Since this is a service, we already had a method to detect any files already present when the service started. This method worked and had no reliance on the component. So the most elegant solution was to simply put that code on a timer. Below are the relevant parts of the class (i.e. this snippet isn't designed to be copy / paste ready, only to show how I solved the problem). Don't let the FTP moniker throw you off course - it is really just watching a shared folder which might or might not be mapped to an FTP server.

using System.Collections.Generic;
using Timer = System.Timers.Timer;

public partial class VsiFtpManager : ServiceBase
{
    private Timer _searchTimer;
    private Queue<string> _filesToProcess;
    private string _ftpRoot; //this is set elsewhere from the registry

    protected override void OnStart(string[] args)
    {

        //process any files that are already there when the service starts
        LoadExistingFtpFiles(); 

        //Handle new files
        _searchTimer = new Timer(10000);
        _searchTimer.Elapsed += LoadExistingFtpFiles;
    }

    //convenience overload to allow this to handle timer events
    private void LoadExistingFtpFiles(object source, ElapsedEventArgs evtArgs)
    {
        LoadExistingFtpFiles();
    }

    private void LoadExistingFtpFiles()
    {
        _searchTimer.Stop();
        var di = new DirectoryInfo(_ftpRoot);
        FileInfo[] fileInfos = di.GetFiles("*.*", SearchOption.AllDirectories);
        foreach (FileInfo fi in fileInfos.Where(fi => fi != null))
        {
            if (fi.Extension != "processed" && !_filesToProcess.Contains(fi.FullName))
            {
                LogHelper.BroadcastLogMessage("INFO:  File " + fi.Name + " was uploaded.", EventLogEntryType.Information);
                _filesToProcess.Enqueue(fi.FullName);
                LogHelper.BroadcastLogMessage("File received: " + fi.Name, EventLogEntryType.Information);
            }
        }
        _searchTimer.Start();

    }
}

The part you don't see, which is beyond the scope of my question, is essentially a co-routine running against the queue _filesToProcess which processes the files then renames them to have an extension of .processed.

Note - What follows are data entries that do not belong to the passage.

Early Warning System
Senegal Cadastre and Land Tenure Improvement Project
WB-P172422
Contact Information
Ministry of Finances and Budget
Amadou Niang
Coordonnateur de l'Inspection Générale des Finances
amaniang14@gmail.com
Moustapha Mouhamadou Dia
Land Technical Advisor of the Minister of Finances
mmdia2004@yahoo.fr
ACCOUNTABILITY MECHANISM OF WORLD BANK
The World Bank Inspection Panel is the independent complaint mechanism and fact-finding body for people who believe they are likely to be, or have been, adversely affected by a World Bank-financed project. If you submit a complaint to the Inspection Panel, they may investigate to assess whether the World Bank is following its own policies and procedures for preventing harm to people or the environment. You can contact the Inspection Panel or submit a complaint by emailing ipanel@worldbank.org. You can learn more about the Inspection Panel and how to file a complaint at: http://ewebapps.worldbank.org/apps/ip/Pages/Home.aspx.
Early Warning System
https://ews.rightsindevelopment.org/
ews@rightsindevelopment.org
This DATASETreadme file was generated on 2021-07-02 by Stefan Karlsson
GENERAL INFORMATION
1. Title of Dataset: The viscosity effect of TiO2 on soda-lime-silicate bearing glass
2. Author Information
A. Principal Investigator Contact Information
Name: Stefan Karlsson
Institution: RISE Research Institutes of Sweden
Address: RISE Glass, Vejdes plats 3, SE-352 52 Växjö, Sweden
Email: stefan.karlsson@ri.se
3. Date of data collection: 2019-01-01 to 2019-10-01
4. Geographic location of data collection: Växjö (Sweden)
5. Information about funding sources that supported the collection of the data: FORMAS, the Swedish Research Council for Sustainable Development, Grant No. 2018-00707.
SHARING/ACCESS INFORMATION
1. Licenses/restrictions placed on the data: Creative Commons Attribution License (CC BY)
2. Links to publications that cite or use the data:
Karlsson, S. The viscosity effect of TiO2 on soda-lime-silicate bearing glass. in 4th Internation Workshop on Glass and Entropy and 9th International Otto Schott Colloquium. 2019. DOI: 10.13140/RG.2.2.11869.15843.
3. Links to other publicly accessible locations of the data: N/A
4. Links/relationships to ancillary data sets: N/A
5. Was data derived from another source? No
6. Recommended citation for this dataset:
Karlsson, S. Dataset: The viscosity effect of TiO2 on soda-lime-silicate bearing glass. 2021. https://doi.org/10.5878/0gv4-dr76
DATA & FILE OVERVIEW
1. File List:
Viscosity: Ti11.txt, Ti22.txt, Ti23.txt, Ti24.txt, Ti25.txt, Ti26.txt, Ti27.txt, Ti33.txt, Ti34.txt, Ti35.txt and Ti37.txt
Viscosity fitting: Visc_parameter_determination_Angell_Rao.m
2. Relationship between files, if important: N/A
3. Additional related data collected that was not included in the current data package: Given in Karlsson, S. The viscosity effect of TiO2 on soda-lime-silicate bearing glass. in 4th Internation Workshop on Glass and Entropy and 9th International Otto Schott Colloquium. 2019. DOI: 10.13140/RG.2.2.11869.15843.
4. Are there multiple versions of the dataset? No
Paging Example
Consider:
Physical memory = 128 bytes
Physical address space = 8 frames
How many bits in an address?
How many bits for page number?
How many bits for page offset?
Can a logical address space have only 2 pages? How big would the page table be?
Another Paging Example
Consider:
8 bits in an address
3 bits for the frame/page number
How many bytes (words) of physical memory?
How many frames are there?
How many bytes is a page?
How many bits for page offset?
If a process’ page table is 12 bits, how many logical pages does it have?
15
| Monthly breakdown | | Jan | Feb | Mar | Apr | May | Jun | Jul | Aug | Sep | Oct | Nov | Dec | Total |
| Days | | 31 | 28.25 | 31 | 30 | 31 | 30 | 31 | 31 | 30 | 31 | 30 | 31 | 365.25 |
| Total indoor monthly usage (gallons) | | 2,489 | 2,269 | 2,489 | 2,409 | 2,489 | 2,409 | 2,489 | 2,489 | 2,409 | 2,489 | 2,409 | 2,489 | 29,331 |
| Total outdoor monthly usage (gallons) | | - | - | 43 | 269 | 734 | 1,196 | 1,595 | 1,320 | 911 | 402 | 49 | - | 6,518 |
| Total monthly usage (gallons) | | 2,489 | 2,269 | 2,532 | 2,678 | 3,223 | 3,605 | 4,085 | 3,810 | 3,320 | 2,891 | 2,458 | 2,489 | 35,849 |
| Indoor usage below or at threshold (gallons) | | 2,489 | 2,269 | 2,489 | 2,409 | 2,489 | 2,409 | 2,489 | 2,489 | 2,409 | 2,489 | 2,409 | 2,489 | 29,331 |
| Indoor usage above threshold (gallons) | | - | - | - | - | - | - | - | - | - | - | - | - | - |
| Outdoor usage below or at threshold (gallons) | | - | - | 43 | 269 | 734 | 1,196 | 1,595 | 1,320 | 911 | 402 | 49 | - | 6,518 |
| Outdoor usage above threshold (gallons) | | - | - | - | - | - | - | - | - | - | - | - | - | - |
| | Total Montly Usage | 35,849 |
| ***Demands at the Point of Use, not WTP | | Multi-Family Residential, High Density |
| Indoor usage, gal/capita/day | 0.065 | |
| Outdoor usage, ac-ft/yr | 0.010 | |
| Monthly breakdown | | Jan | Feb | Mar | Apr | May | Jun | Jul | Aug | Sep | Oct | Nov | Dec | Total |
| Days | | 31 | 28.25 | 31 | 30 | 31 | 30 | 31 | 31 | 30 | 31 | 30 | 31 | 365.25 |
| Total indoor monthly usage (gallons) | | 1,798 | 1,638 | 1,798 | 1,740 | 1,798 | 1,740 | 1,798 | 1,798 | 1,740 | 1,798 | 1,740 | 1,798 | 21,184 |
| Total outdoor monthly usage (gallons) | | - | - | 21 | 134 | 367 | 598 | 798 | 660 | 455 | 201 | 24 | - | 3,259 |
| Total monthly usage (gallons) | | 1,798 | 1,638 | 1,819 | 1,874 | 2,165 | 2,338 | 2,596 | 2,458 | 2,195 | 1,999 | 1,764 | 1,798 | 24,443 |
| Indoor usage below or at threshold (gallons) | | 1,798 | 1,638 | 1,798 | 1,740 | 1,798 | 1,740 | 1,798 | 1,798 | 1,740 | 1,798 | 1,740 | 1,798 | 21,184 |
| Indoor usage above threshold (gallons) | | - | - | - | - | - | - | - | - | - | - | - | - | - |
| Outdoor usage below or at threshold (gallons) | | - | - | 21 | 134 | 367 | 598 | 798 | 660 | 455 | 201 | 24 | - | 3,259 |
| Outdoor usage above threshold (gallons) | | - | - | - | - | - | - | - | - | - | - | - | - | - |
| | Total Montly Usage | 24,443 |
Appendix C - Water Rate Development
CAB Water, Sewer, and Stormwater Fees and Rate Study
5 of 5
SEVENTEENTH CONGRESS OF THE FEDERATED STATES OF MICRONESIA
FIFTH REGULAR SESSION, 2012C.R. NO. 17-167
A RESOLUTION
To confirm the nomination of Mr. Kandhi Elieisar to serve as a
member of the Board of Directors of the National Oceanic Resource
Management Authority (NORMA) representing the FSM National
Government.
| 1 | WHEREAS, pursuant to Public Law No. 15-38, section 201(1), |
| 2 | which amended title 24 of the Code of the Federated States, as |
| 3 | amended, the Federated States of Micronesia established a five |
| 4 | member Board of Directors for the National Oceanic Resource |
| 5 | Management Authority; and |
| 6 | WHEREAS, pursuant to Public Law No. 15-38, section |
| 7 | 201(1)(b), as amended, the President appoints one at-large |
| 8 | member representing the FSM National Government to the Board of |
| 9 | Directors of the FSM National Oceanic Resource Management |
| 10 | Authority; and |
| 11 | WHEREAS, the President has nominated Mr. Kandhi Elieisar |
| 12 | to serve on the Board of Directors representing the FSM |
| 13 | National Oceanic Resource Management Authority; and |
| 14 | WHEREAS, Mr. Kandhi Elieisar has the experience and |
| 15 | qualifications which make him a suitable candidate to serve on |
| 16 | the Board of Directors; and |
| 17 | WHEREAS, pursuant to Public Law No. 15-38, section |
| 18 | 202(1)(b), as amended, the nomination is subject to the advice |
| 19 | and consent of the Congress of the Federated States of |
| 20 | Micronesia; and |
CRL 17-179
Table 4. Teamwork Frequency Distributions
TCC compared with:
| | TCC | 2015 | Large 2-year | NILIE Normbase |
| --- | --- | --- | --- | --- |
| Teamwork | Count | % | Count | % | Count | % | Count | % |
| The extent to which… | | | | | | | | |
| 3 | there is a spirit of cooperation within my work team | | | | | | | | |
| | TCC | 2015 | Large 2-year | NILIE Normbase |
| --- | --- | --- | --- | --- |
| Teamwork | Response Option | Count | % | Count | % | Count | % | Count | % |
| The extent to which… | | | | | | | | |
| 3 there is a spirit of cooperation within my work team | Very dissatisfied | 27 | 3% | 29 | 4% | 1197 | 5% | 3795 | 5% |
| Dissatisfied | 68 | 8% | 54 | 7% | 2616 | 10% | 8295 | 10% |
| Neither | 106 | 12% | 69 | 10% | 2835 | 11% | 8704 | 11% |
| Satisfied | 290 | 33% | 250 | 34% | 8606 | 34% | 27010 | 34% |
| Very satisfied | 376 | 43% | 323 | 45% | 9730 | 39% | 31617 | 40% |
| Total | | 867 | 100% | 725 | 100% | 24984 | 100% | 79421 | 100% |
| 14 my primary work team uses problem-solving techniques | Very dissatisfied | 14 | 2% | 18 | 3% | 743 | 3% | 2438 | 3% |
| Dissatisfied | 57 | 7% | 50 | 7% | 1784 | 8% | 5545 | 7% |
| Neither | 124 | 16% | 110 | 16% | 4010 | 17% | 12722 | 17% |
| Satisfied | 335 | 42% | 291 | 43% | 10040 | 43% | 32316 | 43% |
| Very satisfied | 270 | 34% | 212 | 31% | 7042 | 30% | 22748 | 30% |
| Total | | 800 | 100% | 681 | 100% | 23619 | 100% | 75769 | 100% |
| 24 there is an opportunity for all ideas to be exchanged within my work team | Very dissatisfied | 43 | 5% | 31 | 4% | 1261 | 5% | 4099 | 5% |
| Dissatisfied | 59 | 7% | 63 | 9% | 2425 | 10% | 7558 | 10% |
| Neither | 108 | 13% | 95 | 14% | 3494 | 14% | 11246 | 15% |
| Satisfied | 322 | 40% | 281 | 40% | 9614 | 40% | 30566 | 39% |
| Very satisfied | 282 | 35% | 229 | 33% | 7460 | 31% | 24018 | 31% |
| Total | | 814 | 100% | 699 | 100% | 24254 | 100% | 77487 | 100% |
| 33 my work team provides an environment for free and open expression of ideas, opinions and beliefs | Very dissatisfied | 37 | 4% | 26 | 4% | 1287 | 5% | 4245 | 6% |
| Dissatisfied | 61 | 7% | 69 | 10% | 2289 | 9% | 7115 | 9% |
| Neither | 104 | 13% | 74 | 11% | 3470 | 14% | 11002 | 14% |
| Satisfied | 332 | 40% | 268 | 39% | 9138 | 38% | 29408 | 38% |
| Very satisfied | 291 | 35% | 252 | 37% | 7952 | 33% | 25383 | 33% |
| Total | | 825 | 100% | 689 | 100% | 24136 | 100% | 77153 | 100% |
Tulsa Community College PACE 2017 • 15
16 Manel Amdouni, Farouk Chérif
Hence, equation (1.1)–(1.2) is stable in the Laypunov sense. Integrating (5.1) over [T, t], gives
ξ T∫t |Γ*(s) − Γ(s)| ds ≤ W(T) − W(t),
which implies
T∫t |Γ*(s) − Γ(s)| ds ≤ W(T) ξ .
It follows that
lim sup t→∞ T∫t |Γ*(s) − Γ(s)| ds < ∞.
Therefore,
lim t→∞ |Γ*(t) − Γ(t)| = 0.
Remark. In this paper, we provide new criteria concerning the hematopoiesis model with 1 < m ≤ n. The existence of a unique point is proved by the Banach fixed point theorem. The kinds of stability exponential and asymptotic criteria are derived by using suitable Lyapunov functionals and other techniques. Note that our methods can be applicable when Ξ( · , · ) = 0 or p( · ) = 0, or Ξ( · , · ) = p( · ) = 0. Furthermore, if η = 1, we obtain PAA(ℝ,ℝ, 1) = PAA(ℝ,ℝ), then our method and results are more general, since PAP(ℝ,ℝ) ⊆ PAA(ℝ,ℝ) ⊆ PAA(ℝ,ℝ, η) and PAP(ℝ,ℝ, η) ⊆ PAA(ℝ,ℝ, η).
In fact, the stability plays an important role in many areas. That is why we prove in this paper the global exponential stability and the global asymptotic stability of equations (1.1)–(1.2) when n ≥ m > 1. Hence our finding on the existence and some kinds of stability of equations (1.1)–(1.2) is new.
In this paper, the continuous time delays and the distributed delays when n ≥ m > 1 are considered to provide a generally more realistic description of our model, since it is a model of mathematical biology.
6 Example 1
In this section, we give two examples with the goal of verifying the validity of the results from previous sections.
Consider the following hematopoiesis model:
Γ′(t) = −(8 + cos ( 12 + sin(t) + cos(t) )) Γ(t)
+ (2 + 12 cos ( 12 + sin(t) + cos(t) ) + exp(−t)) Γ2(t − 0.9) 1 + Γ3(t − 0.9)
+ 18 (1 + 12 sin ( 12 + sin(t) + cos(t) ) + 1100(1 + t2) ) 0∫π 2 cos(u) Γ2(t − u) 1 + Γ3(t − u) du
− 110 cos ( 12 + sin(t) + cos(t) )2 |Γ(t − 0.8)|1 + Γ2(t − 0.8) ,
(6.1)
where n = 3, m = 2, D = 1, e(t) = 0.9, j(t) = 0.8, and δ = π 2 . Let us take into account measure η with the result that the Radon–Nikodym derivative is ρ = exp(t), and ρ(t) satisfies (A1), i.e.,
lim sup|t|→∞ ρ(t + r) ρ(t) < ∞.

So my final answer: My research, borne out by automated regression testing, showed file system watcher to be unreliable for my use case, which requires me to process files copied into a folder. Some of these files will come from Unix systems and so may have non-windows file names. The file system watcher component shipping with .net cannot reliably detect unix style files names bearing multiple dots within the name.

I replaced the file system watcher with a simple polling mechanism. The execution is significantly slower but reliable, which is my main objective. The overall solution reduced my lines of code, albeit insignificantly, and removed my only component on the design surface of the service, both of which I consider bonuses owing to my own possibly peculiar preferences.